Both cases are calling out the same APIs, which on other tests take together between 800ms-1200ms to complete. Times presented are the billed duration, when invoking the lambda directly - a round trip through API Gateway will be slower.

Given that lambda scales allotted CPU power proportionally with RAM (although I have yet to find any documentation on what the proportion is), this begat another question: how far do we need to raise the RAM on the Clojure version to get it to spin up as fast as the version hosted on Node.js?

Clojure and CPU increases

I got the following results on repeated tests against the same Clojure 1.7 lambda, with different RAM assignments:

RAM First call Once warm
256MB 8900ms 1500ms
512MB 4800ms 1400ms
1024MB 2800ms 1200ms
1536MB 2500ms 1100ms

As we can see, we need to crank up the RAM all the way up to 1024MB for the assigned CPU to spin up the lambda as fast as the ClojureScript version. Execution performance once warm also increases, of course.

This got me wondering… do we get a proportional increase on ClojureScript and Node.js?

ClojureScript and CPU increases

Let’s try an equivalent test on for the ClojureScript instance:

RAM First call Once warm
128MB 2300ms 1600ms
256MB 1900ms 1600ms
512MB 1900ms 1600ms
1024MB 1800ms 1500ms

Interesting. For the Node.js/ClojureScript lambda, not only there was barely any difference in warm up time (I guess there’s only so far you can push it), but execution time did not change at all. The Clojure version, on the other hand, was not only already running faster than the ClojureScript version on our first test, but did get faster as we increased the RAM and CPU.

Why worry about the warm up time?

Of course, you might wonder why worry about the warm up time at all. This might not be a concern if you’re invoking your lambda because of an event, since it has little effect beyond your paying a bit more for the first execution. It becomes an issue however if you expect to make your lambda available via API Gateway, which has a hard, non-configurable 10 second timeout on the code being invoked.

On our test case, a very basic Clojure lambda with only 256MBs assigned is cutting it pretty close with its average 8900ms, and on several of my tests it failed to finish under 10s when cold. This means that an even slightly more complex lambda, or one with a larger codebase or requiring more external calls, would need a larger RAM assignment (and higher cost) to minimize the chances of the first invocation timing out.

The tests

If you want to run some timing tests yourself you can invoke the APIs via the URLs below, by passing a URL-encoded page address as the parameter after summarize.

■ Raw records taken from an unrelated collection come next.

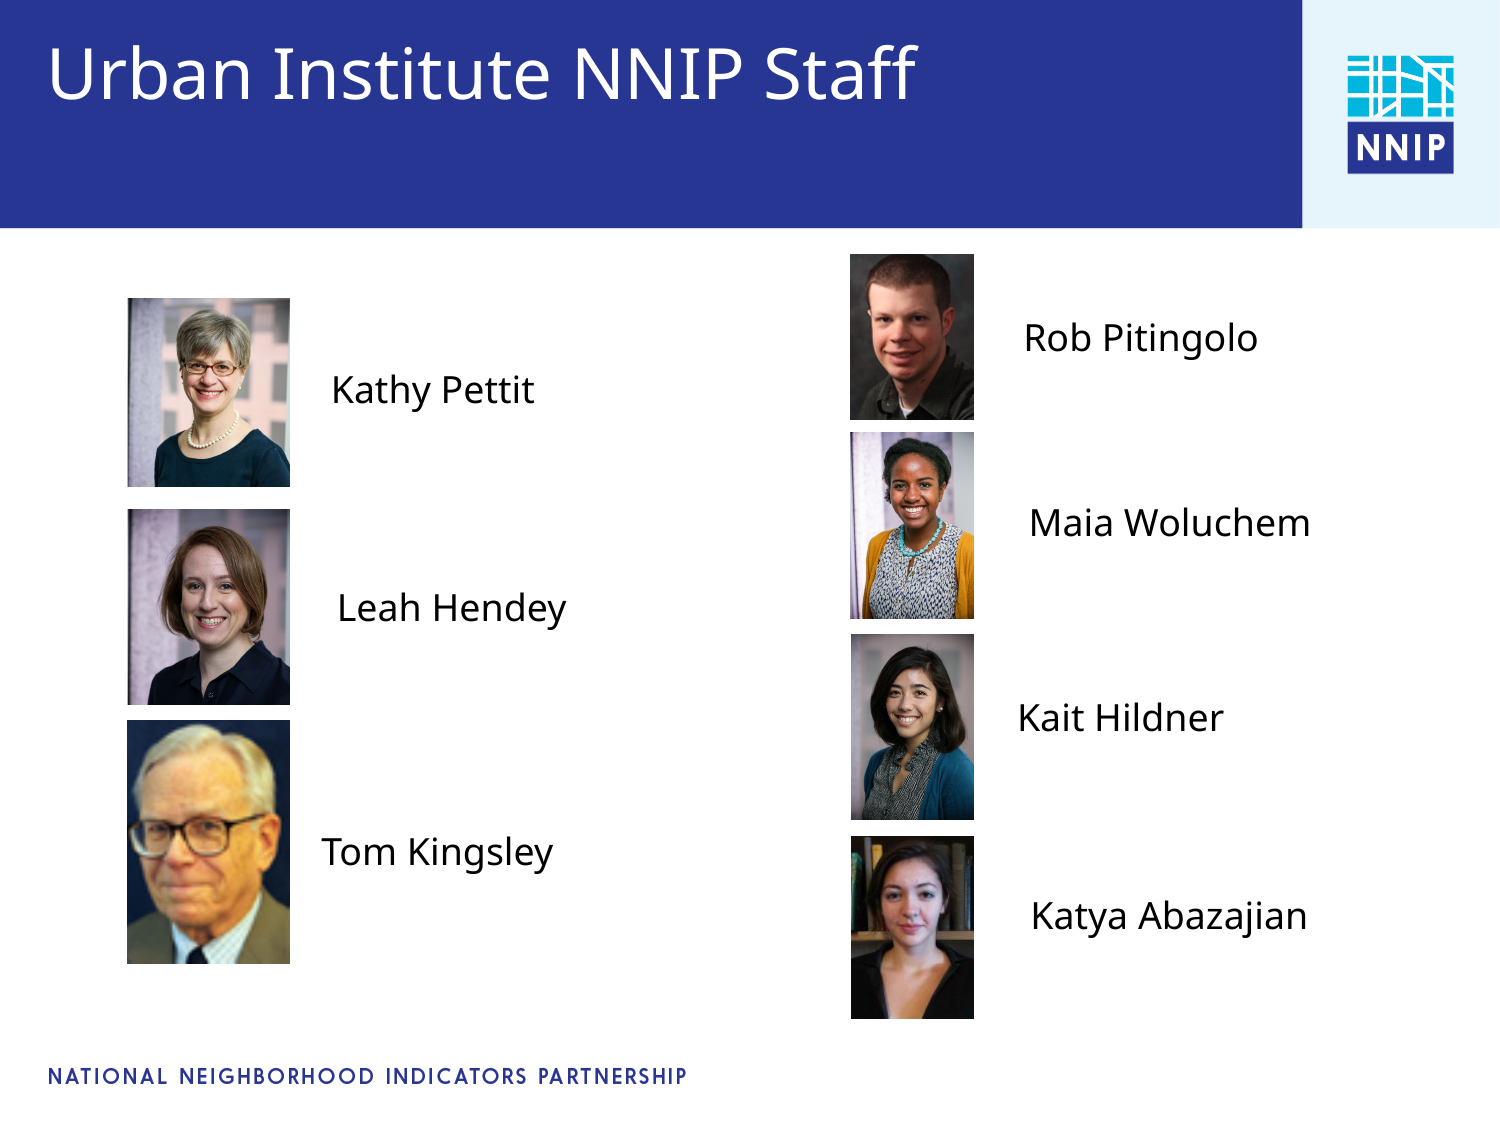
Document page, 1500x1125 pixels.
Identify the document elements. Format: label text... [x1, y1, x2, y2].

text_box Leah Hendey [322, 576, 582, 637]
text_box Kathy Pettit [316, 358, 550, 419]
text_box Kait Hildner [1002, 686, 1240, 747]
picture [0, 0, 1500, 1125]
text_box Tom Kingsley [306, 820, 569, 881]
title Urban Institute NNIP Staff [31, 21, 1277, 198]
text_box Maia Woluchem [1013, 491, 1327, 552]
text_box Rob Pitingolo [1008, 306, 1275, 367]
text_box Katya Abazajian [1015, 884, 1324, 945]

For ClojureScript and Node.js, with 128MBs:

http https://zle9inihva.execute-api.us-west-2.amazonaws.com/prod/summarize/http%3A%2F%2Fblog.jetbrains.com%2Fdotnet%2F2016%2F01%2F13%2Fproject-rider-a-csharp-ide%2F

And for Clojure and Java, with 512MBs:

http https://0l2ulqu44m.execute-api.us-west-2.amazonaws.com/prod/summarize/http%3A%2F%2Fblog.jetbrains.com%2Fdotnet%2F2016%2F01%2F13%2Fproject-rider-a-csharp-ide%2F

Conclusion

While the experiments bore my initial expectations, as far as start up time vs. performance went, I have to say I was surprised at the huge difference between both. I probably shouldn’t have been, considering other tests, but having to increase the RAM and CPU 8x to get the same warm-up performance was a bit of a shock.

Having said that, performance will scale better on Clojure with more RAM, you won’t have to wonder if the library you’re using depends on the browser, and frankly, lambda pricing is low enough that even at 1024MB it likely wouldn’t even register. Given those factors, unless what you’re doing is rather basic glue code, I’d still go with a Clojure lambda over a ClojureScript at this point.